さらに2日後の1月10日の新聞には、民間飛行機会社のことなのに、「教官」という言葉を使った報道がなされた。
これが私に、「歯がゆさ」を感じさせた。

その報道では、「元教官の経験もある客室乗務員は・・・」と記述されていた。
これには少々の憤りを感じ、すぐに新聞社にA4二枚に亘る丁重な意見書を送った。
内容は「自衛官、警察官、裁判官は確かに官だが、民間会社に官はいない」というものだ。

すると半日後に新聞社の責任者から返事がきた。自己弁護するのは当然かもしれないが「言い訳」ともとれるような内容だった。
(返事の要約)
1・辞書によっては近年「私立大学での教授を教官とよぶこともある」から使った。
2・以前、民放のドラマ(TBS)のスチワーデス物語で、教官という言葉をつかっていた。だから記者が書いた文を、容認するような形で使った。

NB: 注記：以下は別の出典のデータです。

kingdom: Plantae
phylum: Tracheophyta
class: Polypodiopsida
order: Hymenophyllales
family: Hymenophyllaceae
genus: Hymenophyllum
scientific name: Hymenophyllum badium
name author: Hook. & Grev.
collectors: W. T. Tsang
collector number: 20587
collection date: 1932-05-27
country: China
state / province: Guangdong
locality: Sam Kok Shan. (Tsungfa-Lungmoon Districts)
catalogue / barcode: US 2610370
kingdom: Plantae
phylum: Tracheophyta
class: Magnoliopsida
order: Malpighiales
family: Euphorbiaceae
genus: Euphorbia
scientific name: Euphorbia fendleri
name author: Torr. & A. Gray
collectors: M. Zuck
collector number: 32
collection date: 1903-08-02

ただ、「今後も文字に敏感でありたい」との記述があったので、少し溜飲が下がった。

それで、締めくくる意味で、私はさらに次の文を送って終わりにした。
■1の辞書にあるからとはいうが、日本語でも英語でも、同じ言葉でも意味が、その1、その2、その3というように、複数ある。
したがって辞書にあるから使ったというのは、使い方が適切ではないと思う。
■2のドラマ「スチワーデス物語」で使っていたから使ったというのは、本来逆であるできではないか。
そのドラマを見ていた某有名パイロットは「日本航空はいつから国営になったの?」と辛辣に批判した。
■新聞は「文字」が命ですから、適切な言葉での報道を強く望みます。

新聞が世の中から無くなれば、正しい情報が得られず、世の中混沌としたものになるだろう。
新聞の記事は、信頼性が高いから、年間約5万円のお金を払って買っている。
だからこそ、新聞には素早くて、真実の報道を適切な文言で願う次第である。